Segundo o ministro, a iniciativa busca fortalecer a credibilidade das pesquisas eleitorais e estimular maior precisão nos levantamentos, premiando apenas sondagens de boca de urna ou realizadas nos sete dias que antecedem a eleição.
A medida, no entanto, gerou forte reação de entidades que representam o setor. Em nota conjunta, a Associação Brasileira de Empresas de Pesquisa (ABEP) e a Associação Brasileira de Pesquisadores Eleitorais (Abrapel) afirmaram que a proposta parte de uma premissa equivocada ao exigir que pesquisas acertem o resultado final das eleições.

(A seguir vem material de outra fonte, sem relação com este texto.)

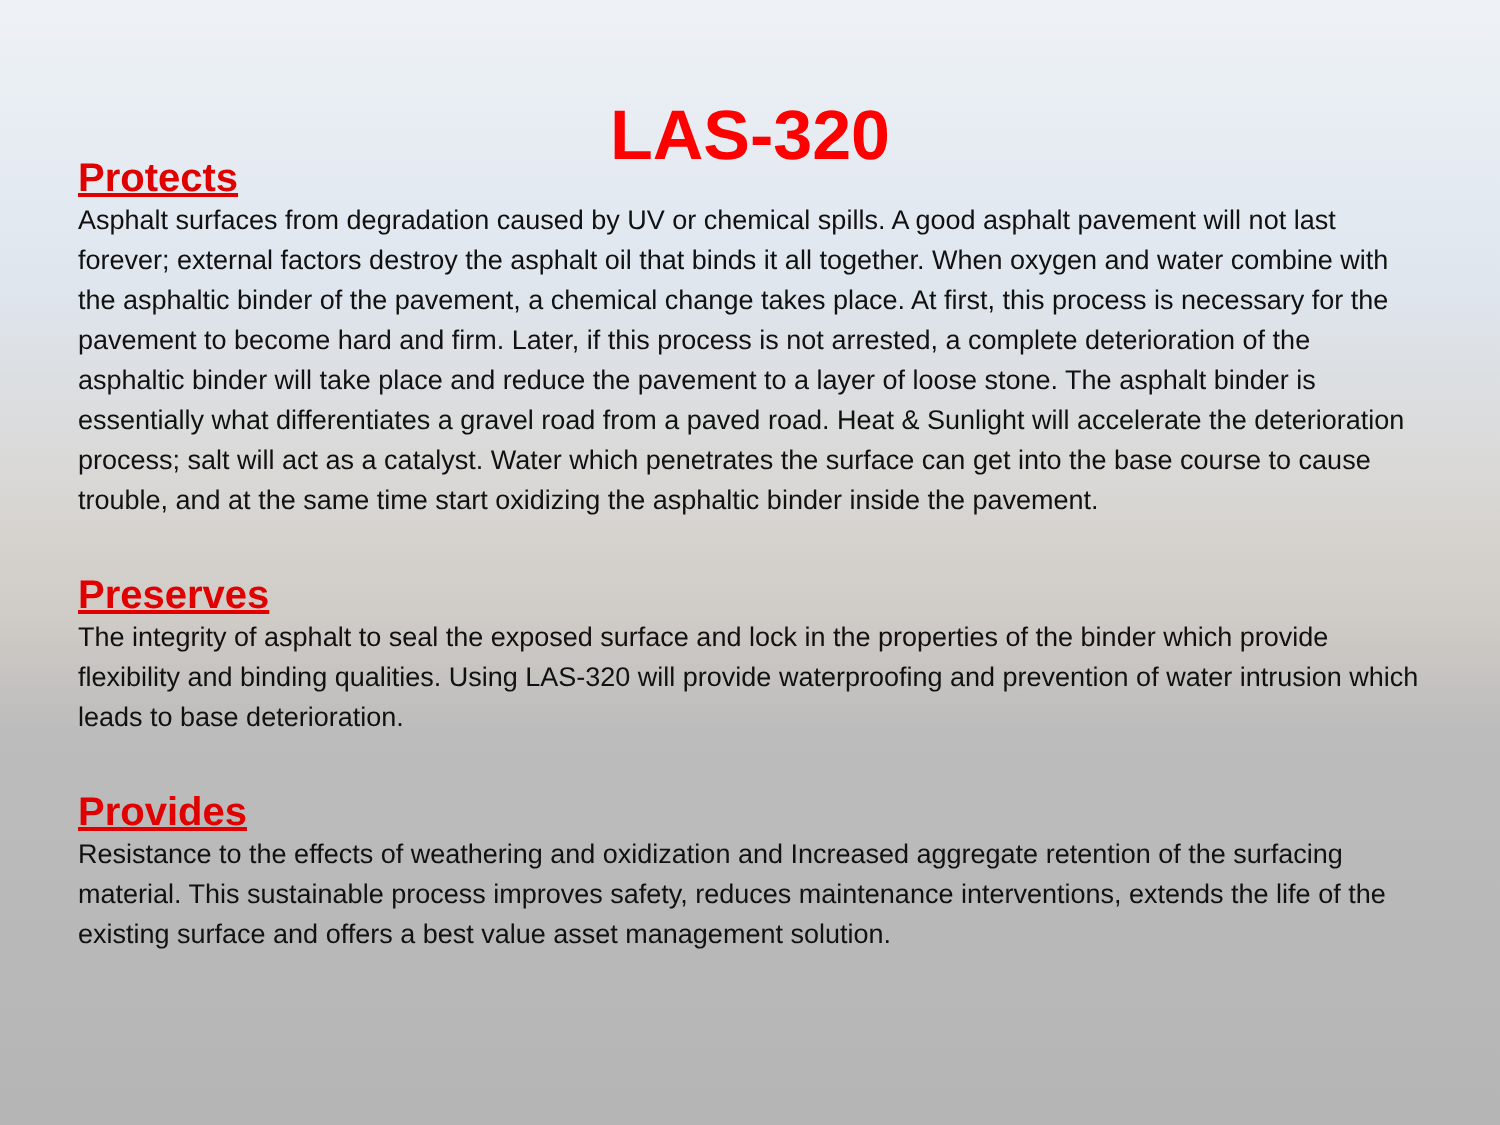LAS-320
Protects
Asphalt surfaces from degradation caused by UV or chemical spills. A good asphalt pavement will not last forever; external factors destroy the asphalt oil that binds it all together. When oxygen and water combine with the asphaltic binder of the pavement, a chemical change takes place. At first, this process is necessary for the pavement to become hard and firm. Later, if this process is not arrested, a complete deterioration of the asphaltic binder will take place and reduce the pavement to a layer of loose stone. The asphalt binder is essentially what differentiates a gravel road from a paved road. Heat & Sunlight will accelerate the deterioration process; salt will act as a catalyst. Water which penetrates the surface can get into the base course to cause trouble, and at the same time start oxidizing the asphaltic binder inside the pavement.
Preserves
The integrity of asphalt to seal the exposed surface and lock in the properties of the binder which provide flexibility and binding qualities. Using LAS-320 will provide waterproofing and prevention of water intrusion which leads to base deterioration.
Provides
Resistance to the effects of weathering and oxidization and Increased aggregate retention of the surfacing material. This sustainable process improves safety, reduces maintenance interventions, extends the life of the existing surface and offers a best value asset management solution.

As entidades ressaltam que levantamentos eleitorais registram a intenção de voto no momento da coleta e que fatores como voto útil, abstenção e mudanças de última hora podem alterar o cenário até o dia da votação. Para elas, um selo baseado no resultado das urnas pode incentivar institutos a ajustar seus números à média do mercado para aumentar as chances de receber a certificação, comprometendo a independência metodológica.
Apesar das críticas, a proposta recebeu apoio de parte do setor. O presidente da Atlas Intel, Andrei Roman, declarou apoio à iniciativa e afirmou estar disposto a colaborar com a discussão sobre critérios metodológicos. Já Murilo Hidalgo, diretor-presidente da Paraná Pesquisas, avaliou que o selo deve ser encarado como uma forma de reconhecimento, e não de punição, podendo inclusive dar maior visibilidade a institutos menores.
O debate ocorre em meio à recente decisão de Kassio Nunes Marques de suspender a divulgação de uma pesquisa da Atlas Intel, após questionamentos apresentados pelo PL sobre o conteúdo do levantamento. A decisão ainda será analisada pelo plenário do TSE.